The RCN is both actively using new technologies and investigating other potential methods to reduce greenhouse gas emissions in its current naval fleet and operations. Examples include:

  • The RCN currently uses a distillate fuel with ultra-low sulfur content, in order to minimize greenhouse gas emissions. However, to reduce this footprint even further, the Navy is in process of revising its fuel specification to accept a blend of conventional petroleum and low-carbon drop-in fuels (renewable fuels), when economically feasible.
  • The oily-water separation systems onboard Halifax-class ships are being replaced. Oily water separators are used to treat contaminated bilge water that may accumulate within machinery spaces. The separators will remove the oil from the contaminated water, in accordance with domestic and international regulations, and discharge the clean water overboard if permitted by local regulations. All oil residues are collected onboard and disposed of in a compliant manner.
  • The RCN is currently evaluating baseline energy and fuel usage within the in-service fleet, including the Halifax, Kingston, Orca and Harry DeWolf classes. It is investigating and incorporating energy-efficient improvements into the entire fleet and will develop a de-carbonization plan, which will include methods to monitor performance and measure energy usage and fuel savings.
  • The RCN also uses special coatings to reduce bio-fouling on its ships in order to maintain propulsion efficiency. Coatings that contain toxic chemicals can negatively impact the environment, so the RCN is pursuing new coating technologies with lower impact.
  • Ship refits and equipment obsolescence will provide opportunities to upgrade to more energy efficient or environmentally sustainable technologies, helping to inform decisions about future ship builds. For example, the lighting systems onboard the Halifax-class vessels are approaching obsolescence, and so LED lighting has been trialed, with the goal of reducing energy consumption and greenhouse gas emissions.
  • A new type of membrane is currently being tested, which has the potential to increase the efficiency of the dehumidification process onboard ships, reducing the energy used for air conditioning. Initial estimates hope to increase energy efficiency by up to 15 per cent.
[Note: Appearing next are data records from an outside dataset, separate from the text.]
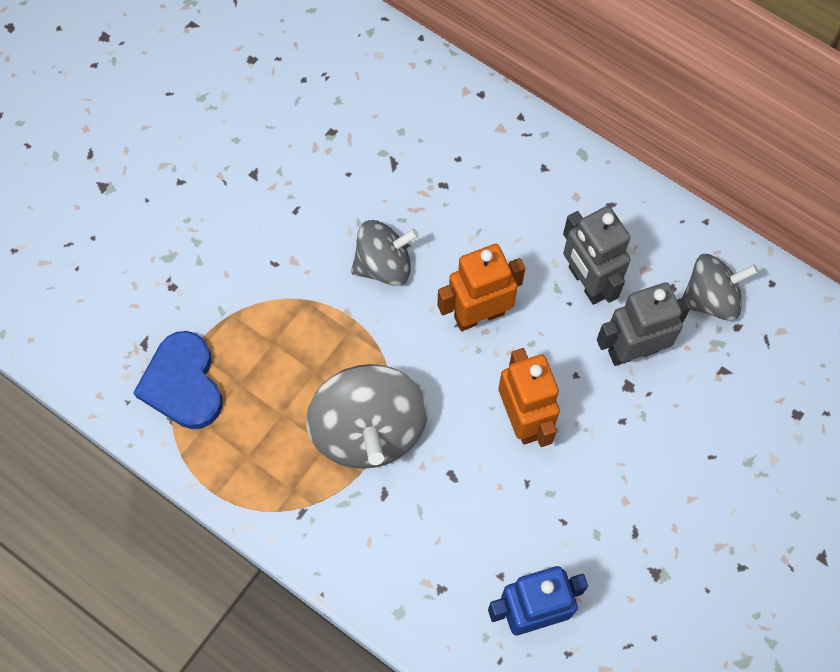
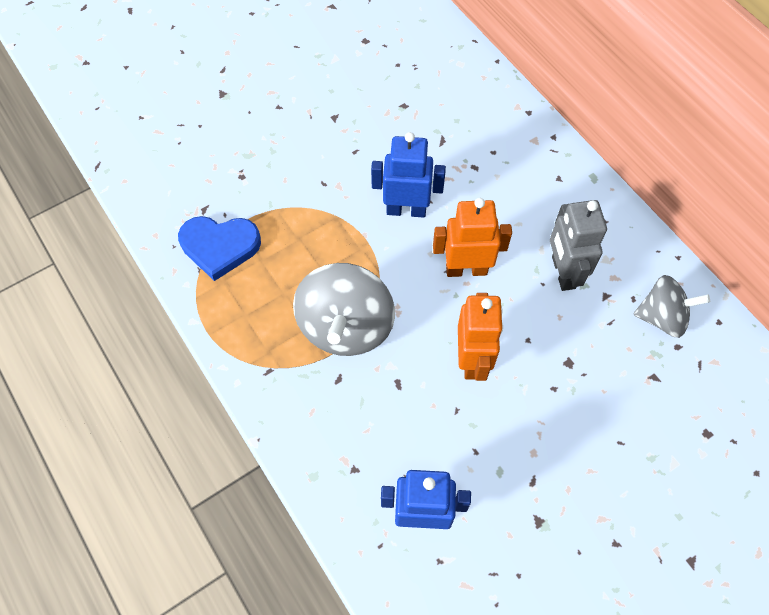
camera: 20 degrees right, 5 degrees down
blue heart [133,331,223,429] -> blue heart turned 90 degrees counterclockwise [178,216,261,281]
grey spinning top [351,220,419,286] -> blue robot [371,132,446,218]
grey robot [597,282,691,366] -> none

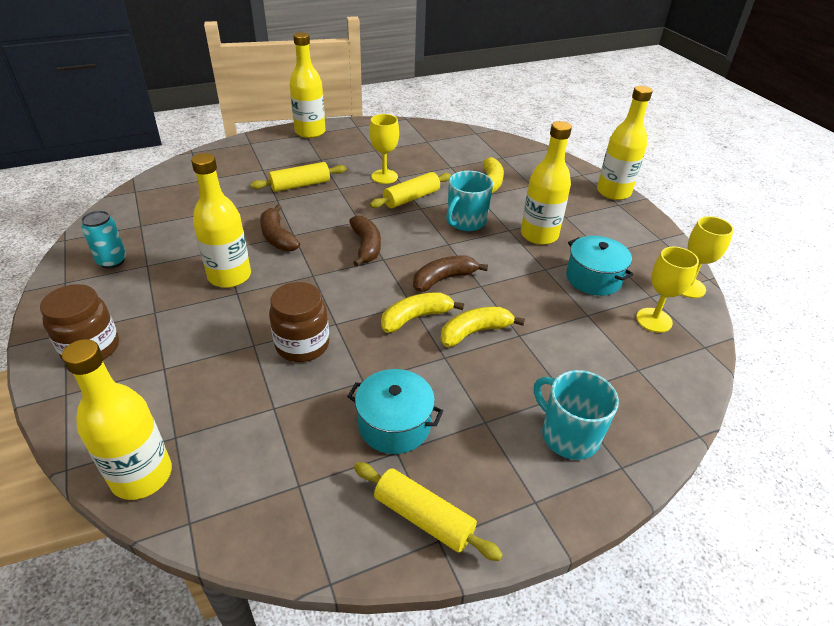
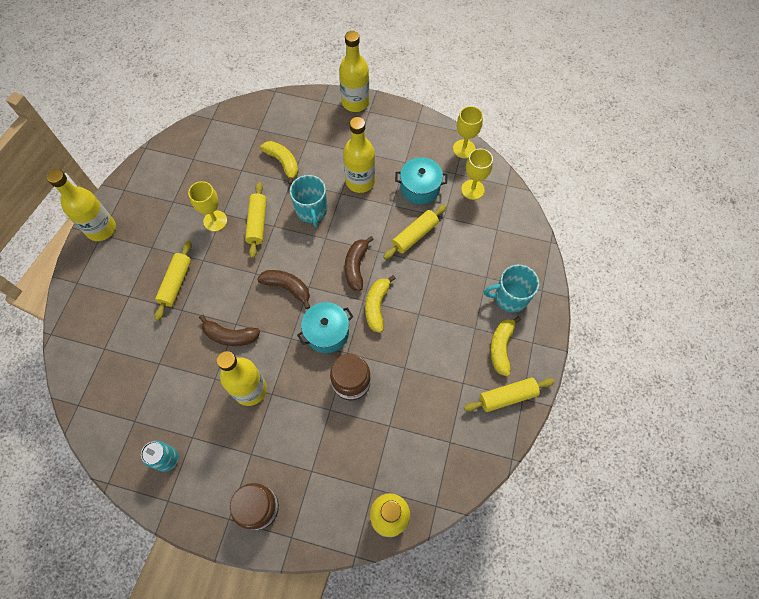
camera: 50 degrees left, 25 degrees up
turquoise pot [347,369,443,454] -> turquoise pot moved to [297,302,353,353]
yellow banana [441,307,525,347] -> yellow banana moved to [490,316,521,376]
none -> yellow rolling pin [383,205,447,260]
Culture of environmental stewardship

The RCN promotes a culture of environmental stewardship by ensuring that its naval personnel are well-trained and aware of energy conservation opportunities and best practices to protect the environment.

“In terms of best practices for environmental protection, the RCN uses a three-pronged approach through the application of technology (and) equipment that enables us to meet legislative requirements, as well as through training and standard operating procedures, both of which help to mitigate the possibility of an environmental incident occurring, or minimize the environmental impact if an event were to occur,” said Lieutenant-Commander Linda Hodgkins, RCN Environmental Officer. “Furthermore, the RCN employs a combined Safety and Environmental Management System, which is a framework that enables the RCN to better meet continuously changing environmental requirements and to better contribute to environmental sustainability.”

The RCN is committed to its Green Strategy as it pertains to both its current and future fleets, and is diligently moving ahead with specific energy and environmental initiatives to ensure it meets or exceeds its DEES objectives.